PATEL: Arena talk reveals issue of fair public spending

PatelcolorAs Marquette students, most of us are well-acquainted with the BMO Harris Bradley Center, which is not only home to the men’s basketball team, but also the Milwaukee Bucks. The Bucks’ lease expires Sept. 30, 2017 and as a result of this and the team’s recent sale, the Bucks seek a new arena to be built for them to remain in Milwaukee.

While the new owners and other prominent businessmen in Milwaukee invested in the project, public funding will also be used to build the $300,000,000 project. Private investors are still being found, yet the predicted amount of public funding being used build this arena is huge.
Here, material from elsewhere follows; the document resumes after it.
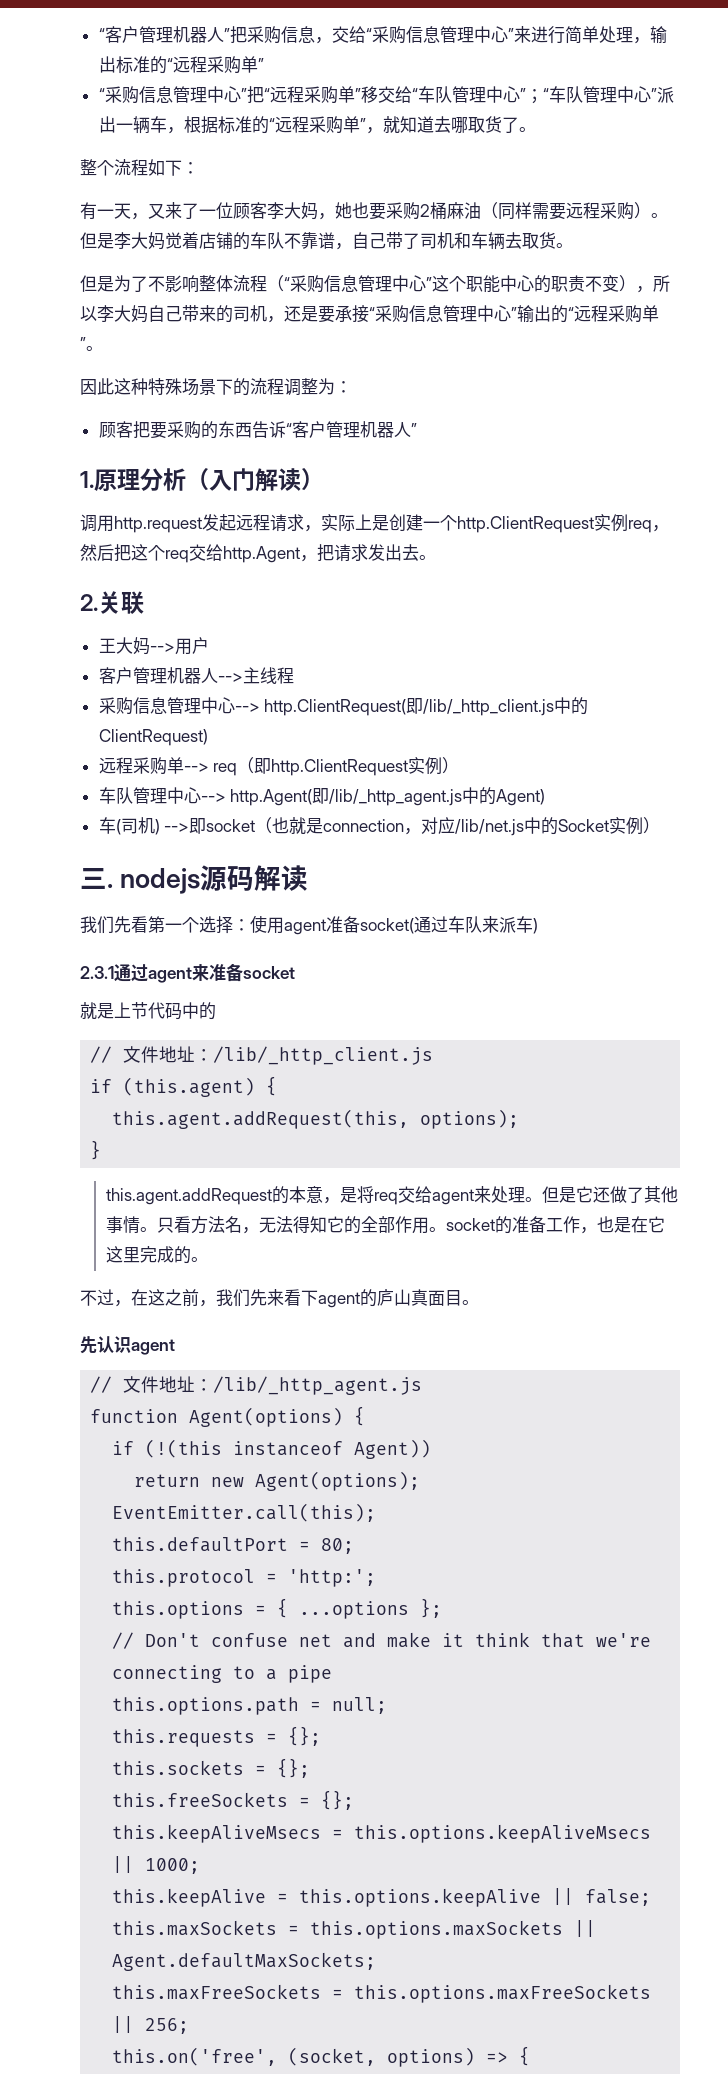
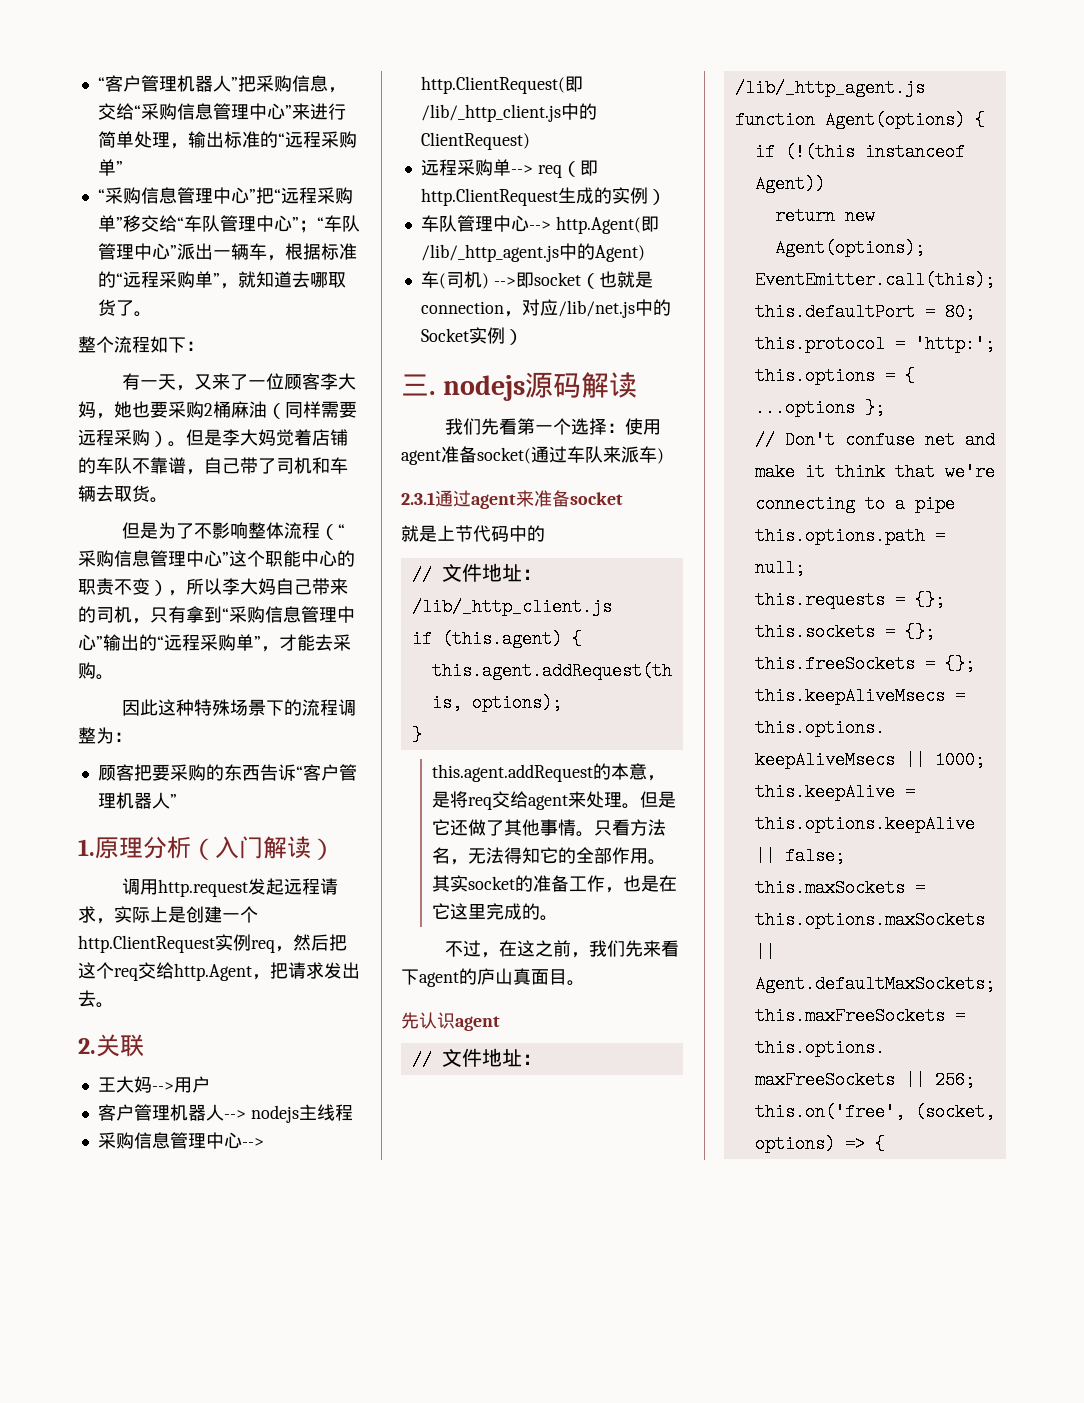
[284,305,369,323] 还是要承接 -> [150,606,222,623] 只有拿到
(86, 343) none -> [261,634,351,652] [78,662,96,679] ，才能去采购
(243, 677) none -> [250,1105,299,1123] nodejs
(409, 767) none -> [557,187,612,204] 生成的
(446, 1229) none -> [432,875,469,892] 其实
The justification for the new arena is that it will eventually boost the city’s economy and bring in more money once it is up and running. The loss of the Bucks to another city is also a fear of many in support of the project. If the Bucks do not secure an arena site soon, the NBA can buy them back and move them to one of several cities interested in the team, such as Las Vegas or Seattle.

My question, and the question of others, is why they will not simply resign their lease with the Bradley Center. The answer is simple in as the team wants a better, more state-of-the-art playing space, and those invested in the team and new arena, are willing to do whatever it takes to attain this and keep the Bucks in Milwaukee.

Many individuals and Milwaukee’s surrounding counties are opposed to the new arena being built with public funding. While the current plan is that only Milwaukee county tax money will go toward the building of the new arena, individuals from outside counties still spend money in the city and would not like their tax to go toward a cause they do not support.

A Milwaukee-based organization is taking a different stance on the matter. Common Ground does not oppose the building of the arena as long as its own Fair Play Campaign receives $150,000,000 to $250,000,000 of public funding. The Fair Play Campaign goal is to use this funding to create safe and up-to-date playing facilities for the 268 facilities that service the 290 schools. The message is simple: if the Bucks get public money for a new place to play, why shouldn’t Milwaukee youth?

If Common Ground is not allotted this funding, it will oppose the building of the new Bucks arena along with so many others. While the best scenario would be for individuals to not be taxed in order to finance the new Bucks arena, I believe Common Ground makes a fair claim that if public funding is going to go toward a new arena, then some should go toward fixing the fields and gyms for students in Milwaukee. Whether these gyms are fixed up may not seem to directly affect us, but it is still an issue within the Marquette community. This also puts the playing space of the men’s basketball team up in the air with the Bucks trying to move. The future of the Bradley Center use is unsure, though some say it will remain an entertainment facility for concerts and other events.

Whatever view you take, taxes will increase for the purpose of building a new Bucks arena and that should catch the attention of taxpayers in Milwaukee. Turning this into a positive, if Common Ground receives funding as well, a considerable number of Milwaukee residents will surely benefit, while the Bucks arena’s widespread benefits are up for debate. While supporting the Fair Play Campaign implies support for the arena, it is about the greater good, and the greater good is to support Milwaukee youth through an efficient use of tax dollars.